Больше никто на базу не приходил.
Два дня спустя Маша отважилась пробраться в город, но чистильщика обуви – связного подпольщика – на условленном месте не было. Зато удалось подслушать уличный разговор о том, что партийное начальство за несколько часов до прихода немцев удрало на восток со всей своею родней, а “этот комсомольский горлопан Гуреев целых две полуторки барахла увёз”. Говорили об этом торговки – бабы толстые,
При таком положении дел всего разумней было бы троим партизанам утопить винтовки в какой-нибудь из лесных болотин да скрытно рассредоточиться по домам. Но партизаны решили иначе. Они решили, что совесть – личное дело каждого, и если у кого-то ее невдосталь, то это вовсе не означает разрешения всем остальным людям тоже махнуть на совесть рукой.

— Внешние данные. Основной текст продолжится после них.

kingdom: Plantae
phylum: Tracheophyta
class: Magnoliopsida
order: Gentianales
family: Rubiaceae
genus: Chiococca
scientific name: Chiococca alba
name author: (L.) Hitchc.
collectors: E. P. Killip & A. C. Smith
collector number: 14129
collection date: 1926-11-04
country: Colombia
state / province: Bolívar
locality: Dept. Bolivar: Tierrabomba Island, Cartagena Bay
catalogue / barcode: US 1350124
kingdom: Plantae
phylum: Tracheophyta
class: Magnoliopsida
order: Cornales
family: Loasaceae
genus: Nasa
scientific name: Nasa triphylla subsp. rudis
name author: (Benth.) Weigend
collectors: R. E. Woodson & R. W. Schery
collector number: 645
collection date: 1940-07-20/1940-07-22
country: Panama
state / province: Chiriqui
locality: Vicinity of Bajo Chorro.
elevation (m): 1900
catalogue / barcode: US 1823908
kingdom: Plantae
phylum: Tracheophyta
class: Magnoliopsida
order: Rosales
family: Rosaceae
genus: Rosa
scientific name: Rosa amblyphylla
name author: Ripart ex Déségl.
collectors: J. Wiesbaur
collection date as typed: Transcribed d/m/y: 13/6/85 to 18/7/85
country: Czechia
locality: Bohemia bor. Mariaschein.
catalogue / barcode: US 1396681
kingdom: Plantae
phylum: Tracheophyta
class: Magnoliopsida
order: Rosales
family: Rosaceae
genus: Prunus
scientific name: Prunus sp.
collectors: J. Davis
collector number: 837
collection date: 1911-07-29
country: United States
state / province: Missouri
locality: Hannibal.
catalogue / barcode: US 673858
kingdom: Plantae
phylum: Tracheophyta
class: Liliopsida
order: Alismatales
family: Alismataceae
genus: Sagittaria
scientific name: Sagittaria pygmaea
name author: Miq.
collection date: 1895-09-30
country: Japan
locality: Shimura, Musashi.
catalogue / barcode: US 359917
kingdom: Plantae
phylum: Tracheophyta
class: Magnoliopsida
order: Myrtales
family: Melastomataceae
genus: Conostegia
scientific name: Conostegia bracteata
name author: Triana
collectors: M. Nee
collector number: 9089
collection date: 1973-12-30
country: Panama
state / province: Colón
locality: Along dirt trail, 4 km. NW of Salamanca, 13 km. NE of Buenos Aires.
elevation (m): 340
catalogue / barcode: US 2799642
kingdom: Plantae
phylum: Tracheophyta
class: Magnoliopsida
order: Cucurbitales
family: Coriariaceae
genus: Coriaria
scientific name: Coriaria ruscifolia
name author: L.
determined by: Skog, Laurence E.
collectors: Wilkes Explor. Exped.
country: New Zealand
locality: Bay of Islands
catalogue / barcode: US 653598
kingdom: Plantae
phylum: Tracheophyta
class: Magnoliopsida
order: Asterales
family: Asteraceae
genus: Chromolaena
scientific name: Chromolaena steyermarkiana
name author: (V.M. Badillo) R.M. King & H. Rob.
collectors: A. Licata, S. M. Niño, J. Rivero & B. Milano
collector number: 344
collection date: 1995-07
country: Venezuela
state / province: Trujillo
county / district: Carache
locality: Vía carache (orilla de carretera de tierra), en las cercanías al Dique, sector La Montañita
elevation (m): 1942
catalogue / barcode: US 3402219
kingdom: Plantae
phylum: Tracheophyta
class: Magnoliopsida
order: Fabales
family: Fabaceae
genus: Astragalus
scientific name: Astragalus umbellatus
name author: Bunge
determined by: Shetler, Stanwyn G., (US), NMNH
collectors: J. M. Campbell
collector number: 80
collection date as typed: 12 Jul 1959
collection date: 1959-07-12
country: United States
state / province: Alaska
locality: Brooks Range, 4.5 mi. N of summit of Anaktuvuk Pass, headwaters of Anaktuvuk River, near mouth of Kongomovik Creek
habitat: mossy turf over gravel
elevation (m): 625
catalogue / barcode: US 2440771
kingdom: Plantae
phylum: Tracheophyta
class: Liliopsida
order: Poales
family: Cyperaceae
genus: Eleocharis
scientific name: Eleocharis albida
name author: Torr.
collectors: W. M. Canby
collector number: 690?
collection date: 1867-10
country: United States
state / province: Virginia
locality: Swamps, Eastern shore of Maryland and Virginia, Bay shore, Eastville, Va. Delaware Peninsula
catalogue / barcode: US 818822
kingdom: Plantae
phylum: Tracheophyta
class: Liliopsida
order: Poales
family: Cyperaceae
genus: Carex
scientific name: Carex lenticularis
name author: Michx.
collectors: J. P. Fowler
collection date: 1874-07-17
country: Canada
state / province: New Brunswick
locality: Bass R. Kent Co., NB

Вот тут-то, под монотонный, обесцвеченный тоскливым смущением говорок Маши, лейтенанту Мечникову подумалось вдруг ни к городу, ни к селу, что Николай Васильевич Гоголь (или кто бишь?) в свое время сморозил преизрядную глупость. “Две беды у России: дороги и дураки…” Чушь. Эта страна (да и только ли эта?!) всегда держалась исключительно на дураках. На таких, как рыжая сопливая дура Мария Сергеевна. На беззаветных истовых дураках с уродливо гипертрофированным чувством долга. Которые готовы на всё единственно ради высоких идей, справедливости и другой всякой галиматьи – причем (вот особо ценное качество дураков с точки зрения людей умных!) за одно только спасибо.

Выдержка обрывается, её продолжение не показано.